Electric Field Zero: Where is the Point in Space?

[exitwound]

Homework Statement

Homework Equations

E=kQ/d^2

The Attempt at a Solution

If we choose a point P along the X-axis, with a distance X from the origin, we get this:

$$E_{P1}=\frac{kQ_1}{d^2}$$
$$E_{P2}=\frac{kQ_2}{d^2}$$

Assuming that Q=1 for simplicity:
$$E_{P1}=\frac{k(-7)}{(L+x)^2}$$

and

$$E_{P2}=\frac{k(3)}{x^2}$$

Basically, I've chosen P to be to the right of Q2, giving the distance between Q1 and P to be L+x and the distance between Q2 and P to be x.

If we want to find the point in space where the sums of the Electric fields is zero, we add up the field from Q1 and the field from Q2 and set equal to zero.

$$E_{P1}=\frac{k(-7)}{(L+x)^2} + \frac{k(3)}{x^2} = 0$$

$$E_{P1}=\frac{k(-7)}{(L+x)^2} = - \frac{k(3)}{x^2}$$

I end up with, after assuming L=1, cross-multiplying:

-7x^2 = (-3)(1+x)^2

But when I solve this, there is no real answer.

 

[faradayslaw]

You chose the correct region to look for a net 0 field, (to the right of the 3.00q charge). However, when I solved this equation, I got x==6L.

0==-7k/(L+x)^2+3k/x^2
7/(L+x)^2==3/x^2
7==3(L+x)^2/x^2
7x^2==3(L+x)^2
7/3==(L+x)^2/x^2
7/3==(L^2+2xL+x^2)/x^2
Let L==1
7/3-2==2/x
0.3333333x==2
x==6
Since we let L==1, x==6*L==6

 

[Doc Al]

I end up with, after assuming L=1, cross-multiplying:

-7x^2 = (-3)(1+x)^2

But when I solve this, there is no real answer.

Try again. You should get two real answers, only one of which is meaningful for this problem.

 

[exitwound]

The only two regions is could possibly be zero are the outer two. The inner region would push a positive test charge to the left at all points. But on the outer two, there are possibly points where it could stabilize. How can I possible determine just by looking which one to try?

1.) To the right of the right particle.
If a positive test particle was placed here, it would be repelled by the 3Q charge and attracted by the -7Q charge. But the 3Q charge is much closer.

2.) To the left of the left particle.
If a positive test particle was placed here, it would be repelled by the 3Q charge and attracted by the -7Q charge. But the -7Q charge is much closer.

So just by looking, how can I tell which to choose?

0==-7k/(L+x)^2+3k/x^2
7/(L+x)^2==3/x^2
7==3(L+x)^2/x^2
7x^2==3(L+x)^2
7/3==(L+x)^2/x^2
7/3==(L^2+2xL+x^2)/x^2
Let L==1
7/3-2==2/x <--------//Followed all the way up to here.

+ + + + + + +

> _WHAT THE TASK ASKS_
Rewrite the paragraph of the thread that begins "The only two regions" in fewer words, keeping its main facts. The rows that come after the thread play no part in this.

+ + + + + + +

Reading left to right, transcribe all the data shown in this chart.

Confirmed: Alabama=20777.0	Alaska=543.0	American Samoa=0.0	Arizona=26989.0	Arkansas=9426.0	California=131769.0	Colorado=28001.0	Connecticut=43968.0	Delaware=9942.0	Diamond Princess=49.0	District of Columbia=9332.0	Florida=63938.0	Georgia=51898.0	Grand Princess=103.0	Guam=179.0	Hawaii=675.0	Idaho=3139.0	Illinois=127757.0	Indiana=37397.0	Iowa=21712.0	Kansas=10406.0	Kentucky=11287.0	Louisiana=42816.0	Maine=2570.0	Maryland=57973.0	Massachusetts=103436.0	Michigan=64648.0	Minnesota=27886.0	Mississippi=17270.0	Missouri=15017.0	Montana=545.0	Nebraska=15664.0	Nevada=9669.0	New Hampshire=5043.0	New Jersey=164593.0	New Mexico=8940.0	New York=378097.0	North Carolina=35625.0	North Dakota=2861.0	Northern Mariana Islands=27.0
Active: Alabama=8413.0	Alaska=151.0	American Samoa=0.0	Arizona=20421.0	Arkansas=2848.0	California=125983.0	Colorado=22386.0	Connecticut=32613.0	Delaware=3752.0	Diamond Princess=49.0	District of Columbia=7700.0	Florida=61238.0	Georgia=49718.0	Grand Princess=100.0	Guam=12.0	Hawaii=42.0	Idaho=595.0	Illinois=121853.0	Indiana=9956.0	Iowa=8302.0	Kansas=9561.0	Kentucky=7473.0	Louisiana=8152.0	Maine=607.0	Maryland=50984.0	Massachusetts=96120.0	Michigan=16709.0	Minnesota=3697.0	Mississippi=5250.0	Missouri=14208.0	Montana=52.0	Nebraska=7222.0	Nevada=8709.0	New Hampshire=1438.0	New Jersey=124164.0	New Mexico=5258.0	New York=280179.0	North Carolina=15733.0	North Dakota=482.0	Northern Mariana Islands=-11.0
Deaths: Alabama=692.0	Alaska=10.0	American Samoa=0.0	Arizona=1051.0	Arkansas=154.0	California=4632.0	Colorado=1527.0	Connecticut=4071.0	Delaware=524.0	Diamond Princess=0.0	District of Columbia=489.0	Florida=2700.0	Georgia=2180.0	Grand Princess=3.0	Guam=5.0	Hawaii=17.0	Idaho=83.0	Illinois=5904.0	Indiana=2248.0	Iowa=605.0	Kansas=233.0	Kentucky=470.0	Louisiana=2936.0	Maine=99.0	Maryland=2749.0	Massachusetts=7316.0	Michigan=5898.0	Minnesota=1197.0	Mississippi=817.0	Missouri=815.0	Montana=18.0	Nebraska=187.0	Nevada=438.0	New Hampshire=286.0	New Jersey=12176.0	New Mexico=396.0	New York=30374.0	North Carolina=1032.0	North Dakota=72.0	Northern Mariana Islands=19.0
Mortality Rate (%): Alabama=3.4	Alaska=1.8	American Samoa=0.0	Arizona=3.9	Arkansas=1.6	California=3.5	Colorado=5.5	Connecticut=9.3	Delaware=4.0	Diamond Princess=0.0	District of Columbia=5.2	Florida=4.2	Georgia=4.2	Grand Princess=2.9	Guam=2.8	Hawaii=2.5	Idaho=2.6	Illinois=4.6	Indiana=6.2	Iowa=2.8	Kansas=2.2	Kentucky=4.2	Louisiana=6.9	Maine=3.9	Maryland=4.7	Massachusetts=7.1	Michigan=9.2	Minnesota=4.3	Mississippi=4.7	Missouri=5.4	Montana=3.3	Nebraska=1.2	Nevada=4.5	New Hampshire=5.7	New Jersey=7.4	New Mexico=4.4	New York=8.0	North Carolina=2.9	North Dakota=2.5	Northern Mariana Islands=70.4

+ + + + + + +

> _SOLUTION TO THE PROBLEM_
The field can be zero only in the two outer regions, because in the inner region a positive test charge is pushed to the left everywhere. The outer regions may contain a point where the fields balance. The poster asks how to tell at a glance which of the two to try.